** Opening Records block **

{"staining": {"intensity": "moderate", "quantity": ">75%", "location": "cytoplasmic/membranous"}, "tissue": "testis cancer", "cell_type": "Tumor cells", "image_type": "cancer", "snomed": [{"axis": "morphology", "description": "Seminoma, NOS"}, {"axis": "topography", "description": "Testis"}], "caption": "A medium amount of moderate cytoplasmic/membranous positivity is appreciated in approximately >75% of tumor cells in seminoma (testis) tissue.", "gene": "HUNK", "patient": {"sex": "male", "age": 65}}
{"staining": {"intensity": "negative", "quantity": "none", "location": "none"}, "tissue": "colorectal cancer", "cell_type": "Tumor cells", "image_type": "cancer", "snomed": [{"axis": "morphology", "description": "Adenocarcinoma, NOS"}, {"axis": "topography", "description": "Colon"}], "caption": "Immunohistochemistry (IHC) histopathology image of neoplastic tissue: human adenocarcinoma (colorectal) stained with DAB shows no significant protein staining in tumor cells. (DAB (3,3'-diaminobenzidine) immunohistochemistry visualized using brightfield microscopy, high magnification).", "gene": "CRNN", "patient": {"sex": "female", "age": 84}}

** Closing Records block **
** Opening Records block **

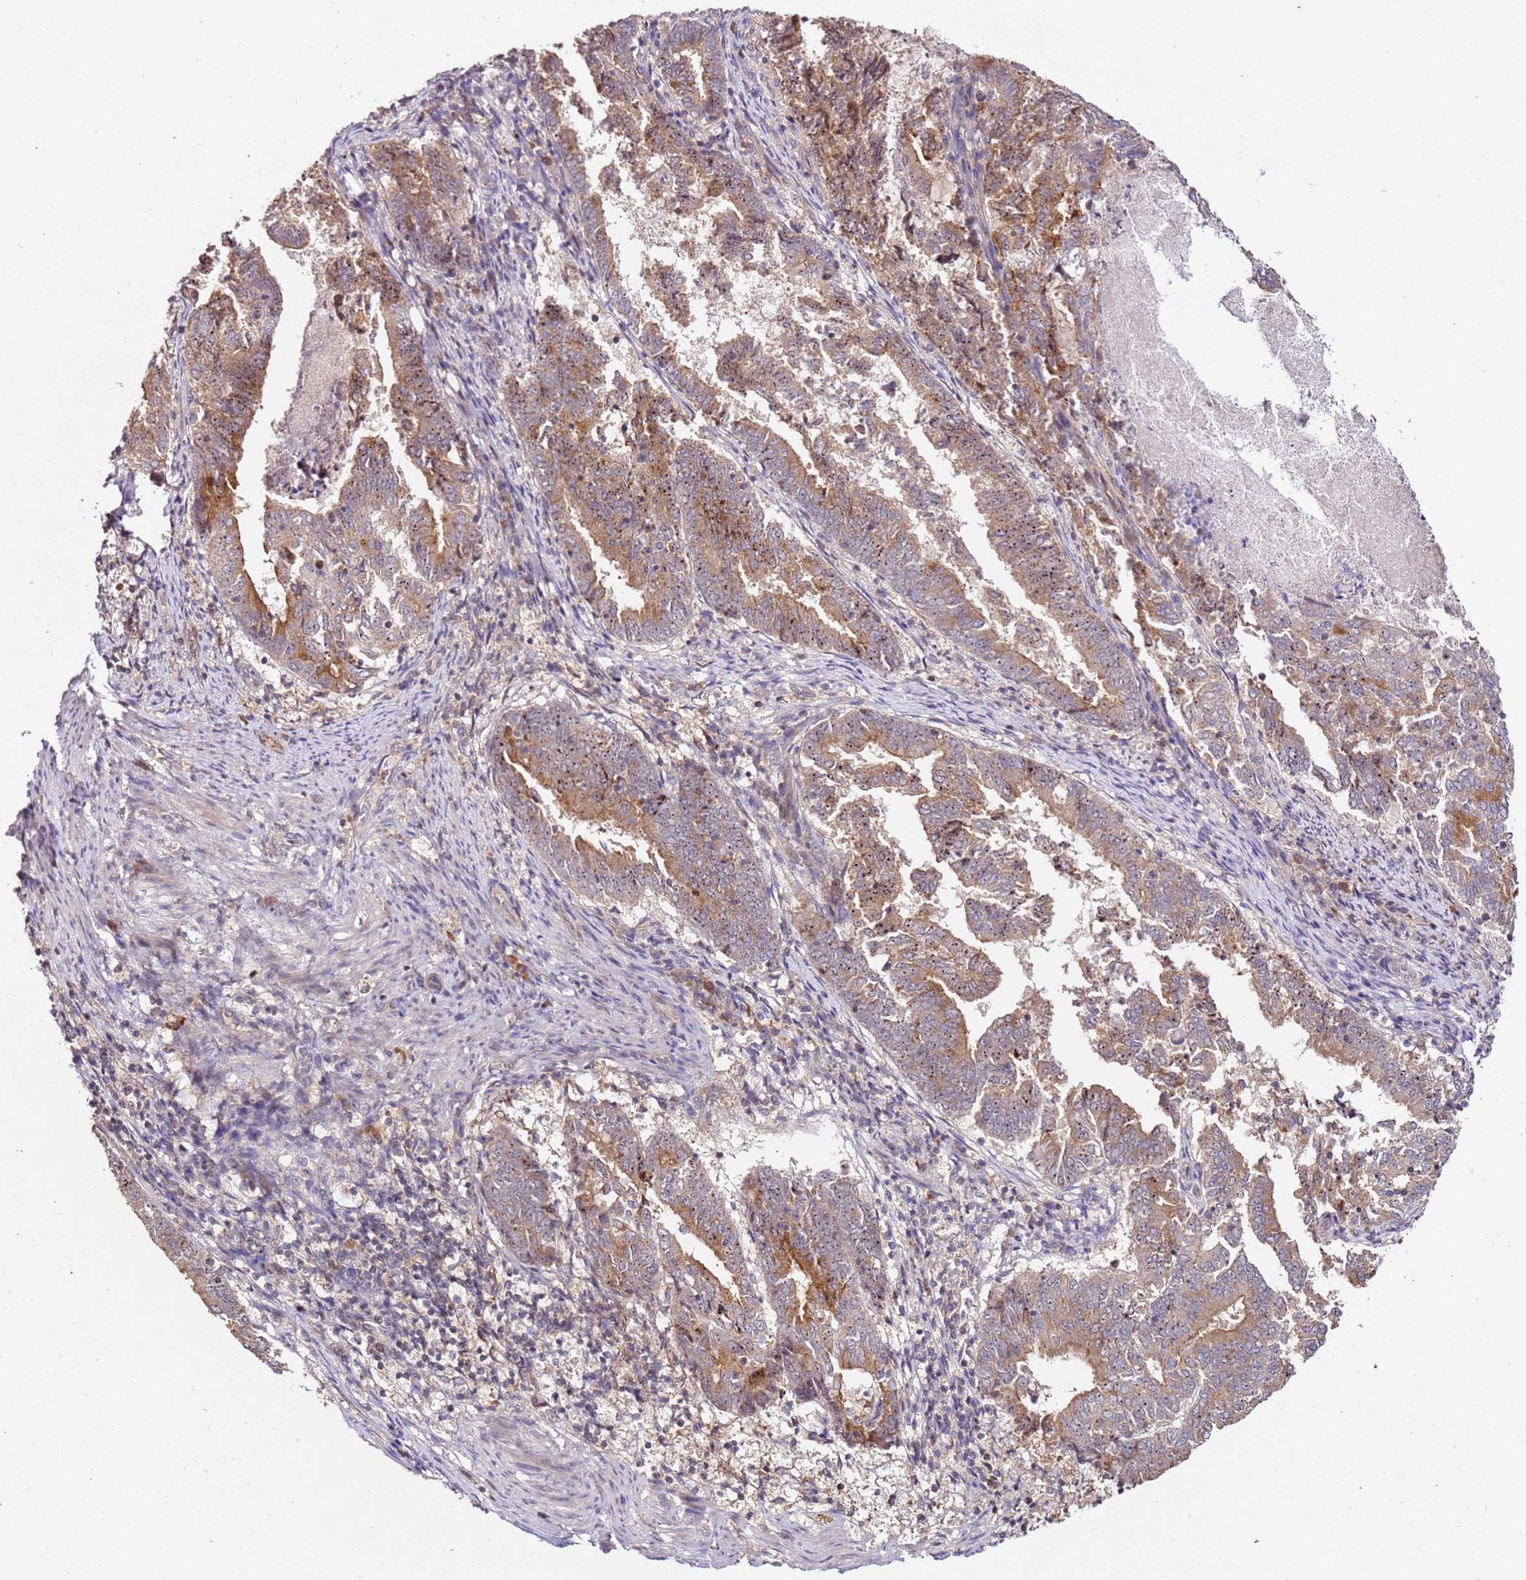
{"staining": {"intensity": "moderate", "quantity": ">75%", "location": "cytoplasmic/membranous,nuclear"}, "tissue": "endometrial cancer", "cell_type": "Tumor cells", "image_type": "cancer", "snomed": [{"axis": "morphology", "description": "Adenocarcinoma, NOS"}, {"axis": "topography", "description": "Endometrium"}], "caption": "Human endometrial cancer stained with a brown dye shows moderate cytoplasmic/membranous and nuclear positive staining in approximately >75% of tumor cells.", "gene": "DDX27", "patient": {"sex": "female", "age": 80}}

** Closing Records block **

What to work on —
Read the listing above, then copy every line that includes the string "approximately".

Solution —
{"staining": {"intensity": "moderate", "quantity": ">75%", "location": "cytoplasmic/membranous"}, "tissue": "testis cancer", "cell_type": "Tumor cells", "image_type": "cancer", "snomed": [{"axis": "morphology", "description": "Seminoma, NOS"}, {"axis": "topography", "description": "Testis"}], "caption": "A medium amount of moderate cytoplasmic/membranous positivity is appreciated in approximately >75% of tumor cells in seminoma (testis) tissue.", "gene": "HUNK", "patient": {"sex": "male", "age": 65}}
{"staining": {"intensity": "moderate", "quantity": ">75%", "location": "cytoplasmic/membranous,nuclear"}, "tissue": "endometrial cancer", "cell_type": "Tumor cells", "image_type": "cancer", "snomed": [{"axis": "morphology", "description": "Adenocarcinoma, NOS"}, {"axis": "topography", "description": "Endometrium"}], "caption": "Human endometrial cancer stained with a brown dye shows moderate cytoplasmic/membranous and nuclear positive staining in approximately >75% of tumor cells.", "gene": "DDX27", "patient": {"sex": "female", "age": 80}}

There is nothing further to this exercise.